Start of DATA SUPPLIED

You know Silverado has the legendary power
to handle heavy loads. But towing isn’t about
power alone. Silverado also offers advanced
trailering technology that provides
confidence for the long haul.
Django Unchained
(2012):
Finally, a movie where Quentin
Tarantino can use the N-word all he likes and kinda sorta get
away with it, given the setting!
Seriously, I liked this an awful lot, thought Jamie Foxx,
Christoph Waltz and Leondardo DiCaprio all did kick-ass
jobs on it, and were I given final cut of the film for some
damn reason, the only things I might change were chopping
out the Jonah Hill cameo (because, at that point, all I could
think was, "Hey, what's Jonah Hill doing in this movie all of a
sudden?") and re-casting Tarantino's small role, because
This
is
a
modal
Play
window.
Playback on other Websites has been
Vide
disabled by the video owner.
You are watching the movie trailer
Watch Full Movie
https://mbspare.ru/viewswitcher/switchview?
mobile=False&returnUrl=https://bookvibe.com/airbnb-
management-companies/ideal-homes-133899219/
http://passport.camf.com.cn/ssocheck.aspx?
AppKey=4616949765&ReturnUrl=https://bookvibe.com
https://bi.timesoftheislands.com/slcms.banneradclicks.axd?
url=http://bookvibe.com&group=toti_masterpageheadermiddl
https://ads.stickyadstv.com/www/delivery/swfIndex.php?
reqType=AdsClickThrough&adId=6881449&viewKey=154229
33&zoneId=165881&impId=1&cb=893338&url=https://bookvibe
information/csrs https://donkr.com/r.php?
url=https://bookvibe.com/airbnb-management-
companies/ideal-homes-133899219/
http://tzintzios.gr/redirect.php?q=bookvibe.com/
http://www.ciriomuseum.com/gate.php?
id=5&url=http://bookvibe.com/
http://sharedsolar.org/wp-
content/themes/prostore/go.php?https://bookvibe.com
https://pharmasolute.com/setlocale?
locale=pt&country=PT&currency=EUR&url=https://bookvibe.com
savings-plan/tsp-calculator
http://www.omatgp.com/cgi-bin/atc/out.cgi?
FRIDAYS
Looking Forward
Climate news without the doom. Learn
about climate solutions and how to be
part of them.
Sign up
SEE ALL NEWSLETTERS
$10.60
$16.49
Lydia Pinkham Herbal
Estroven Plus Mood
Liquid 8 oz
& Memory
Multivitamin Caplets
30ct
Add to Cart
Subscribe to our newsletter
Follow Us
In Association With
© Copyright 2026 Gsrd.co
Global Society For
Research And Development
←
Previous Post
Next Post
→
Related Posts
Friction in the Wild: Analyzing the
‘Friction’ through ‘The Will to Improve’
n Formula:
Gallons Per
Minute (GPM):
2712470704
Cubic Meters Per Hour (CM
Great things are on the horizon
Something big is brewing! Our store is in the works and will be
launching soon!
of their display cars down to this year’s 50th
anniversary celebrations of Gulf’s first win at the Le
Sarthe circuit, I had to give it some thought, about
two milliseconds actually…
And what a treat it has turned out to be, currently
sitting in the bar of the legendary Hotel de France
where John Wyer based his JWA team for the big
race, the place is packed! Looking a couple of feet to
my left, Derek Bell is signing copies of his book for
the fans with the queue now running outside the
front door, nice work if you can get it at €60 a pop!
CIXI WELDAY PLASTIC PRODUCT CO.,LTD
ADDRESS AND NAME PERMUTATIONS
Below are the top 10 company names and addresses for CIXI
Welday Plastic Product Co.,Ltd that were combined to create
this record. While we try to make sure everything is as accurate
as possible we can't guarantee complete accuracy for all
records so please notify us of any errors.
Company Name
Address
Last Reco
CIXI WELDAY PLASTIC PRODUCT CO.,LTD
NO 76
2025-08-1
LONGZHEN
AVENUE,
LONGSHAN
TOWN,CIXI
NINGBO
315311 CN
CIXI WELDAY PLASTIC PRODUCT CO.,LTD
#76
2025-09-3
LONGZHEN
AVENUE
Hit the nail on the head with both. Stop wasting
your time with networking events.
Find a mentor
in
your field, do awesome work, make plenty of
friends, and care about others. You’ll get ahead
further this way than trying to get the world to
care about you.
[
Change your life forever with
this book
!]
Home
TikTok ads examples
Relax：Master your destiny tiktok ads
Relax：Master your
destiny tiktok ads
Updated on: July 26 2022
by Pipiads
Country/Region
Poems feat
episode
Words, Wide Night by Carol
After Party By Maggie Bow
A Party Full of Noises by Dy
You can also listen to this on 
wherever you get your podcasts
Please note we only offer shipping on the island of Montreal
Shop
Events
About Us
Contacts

End of DATA SUPPLIED

WHAT TO DO>
Each entry needs to be copied out exactly as written.

EXERCISE ANSWER>
You know Silverado has the legendary power
to handle heavy loads. But towing isn’t about
power alone. Silverado also offers advanced
trailering technology that provides
confidence for the long haul.
Django Unchained
(2012):
Finally, a movie where Quentin
Tarantino can use the N-word all he likes and kinda sorta get
away with it, given the setting!
Seriously, I liked this an awful lot, thought Jamie Foxx,
Christoph Waltz and Leondardo DiCaprio all did kick-ass
jobs on it, and were I given final cut of the film for some
damn reason, the only things I might change were chopping
out the Jonah Hill cameo (because, at that point, all I could
think was, "Hey, what's Jonah Hill doing in this movie all of a
sudden?") and re-casting Tarantino's small role, because
This
is
a
modal
Play
window.
Playback on other Websites has been
Vide
disabled by the video owner.
You are watching the movie trailer
Watch Full Movie
https://mbspare.ru/viewswitcher/switchview?
mobile=False&returnUrl=https://bookvibe.com/airbnb-
management-companies/ideal-homes-133899219/
http://passport.camf.com.cn/ssocheck.aspx?
AppKey=4616949765&ReturnUrl=https://bookvibe.com
https://bi.timesoftheislands.com/slcms.banneradclicks.axd?
url=http://bookvibe.com&group=toti_masterpageheadermiddl
https://ads.stickyadstv.com/www/delivery/swfIndex.php?
reqType=AdsClickThrough&adId=6881449&viewKey=154229
33&zoneId=165881&impId=1&cb=893338&url=https://bookvibe
information/csrs https://donkr.com/r.php?
url=https://bookvibe.com/airbnb-management-
companies/ideal-homes-133899219/
http://tzintzios.gr/redirect.php?q=bookvibe.com/
http://www.ciriomuseum.com/gate.php?
id=5&url=http://bookvibe.com/
http://sharedsolar.org/wp-
content/themes/prostore/go.php?https://bookvibe.com
https://pharmasolute.com/setlocale?
locale=pt&country=PT&currency=EUR&url=https://bookvibe.com
savings-plan/tsp-calculator
http://www.omatgp.com/cgi-bin/atc/out.cgi?
FRIDAYS
Looking Forward
Climate news without the doom. Learn
about climate solutions and how to be
part of them.
Sign up
SEE ALL NEWSLETTERS
$10.60
$16.49
Lydia Pinkham Herbal
Estroven Plus Mood
Liquid 8 oz
& Memory
Multivitamin Caplets
30ct
Add to Cart
Subscribe to our newsletter
Follow Us
In Association With
© Copyright 2026 Gsrd.co
Global Society For
Research And Development
←
Previous Post
Next Post
→
Related Posts
Friction in the Wild: Analyzing the
‘Friction’ through ‘The Will to Improve’
n Formula:
Gallons Per
Minute (GPM):
2712470704
Cubic Meters Per Hour (CM
Great things are on the horizon
Something big is brewing! Our store is in the works and will be
launching soon!
of their display cars down to this year’s 50th
anniversary celebrations of Gulf’s first win at the Le
Sarthe circuit, I had to give it some thought, about
two milliseconds actually…
And what a treat it has turned out to be, currently
sitting in the bar of the legendary Hotel de France
where John Wyer based his JWA team for the big
race, the place is packed! Looking a couple of feet to
my left, Derek Bell is signing copies of his book for
the fans with the queue now running outside the
front door, nice work if you can get it at €60 a pop!
CIXI WELDAY PLASTIC PRODUCT CO.,LTD
ADDRESS AND NAME PERMUTATIONS
Below are the top 10 company names and addresses for CIXI
Welday Plastic Product Co.,Ltd that were combined to create
this record. While we try to make sure everything is as accurate
as possible we can't guarantee complete accuracy for all
records so please notify us of any errors.
Company Name
Address
Last Reco
CIXI WELDAY PLASTIC PRODUCT CO.,LTD
NO 76
2025-08-1
LONGZHEN
AVENUE,
LONGSHAN
TOWN,CIXI
NINGBO
315311 CN
CIXI WELDAY PLASTIC PRODUCT CO.,LTD
#76
2025-09-3
LONGZHEN
AVENUE
Hit the nail on the head with both. Stop wasting
your time with networking events.
Find a mentor
in
your field, do awesome work, make plenty of
friends, and care about others. You’ll get ahead
further this way than trying to get the world to
care about you.
[
Change your life forever with
this book
!]
Home
TikTok ads examples
Relax：Master your destiny tiktok ads
Relax：Master your
destiny tiktok ads
Updated on: July 26 2022
by Pipiads
Country/Region
Poems feat
episode
Words, Wide Night by Carol
After Party By Maggie Bow
A Party Full of Noises by Dy
You can also listen to this on 
wherever you get your podcasts
Please note we only offer shipping on the island of Montreal
Shop
Events
About Us
Contacts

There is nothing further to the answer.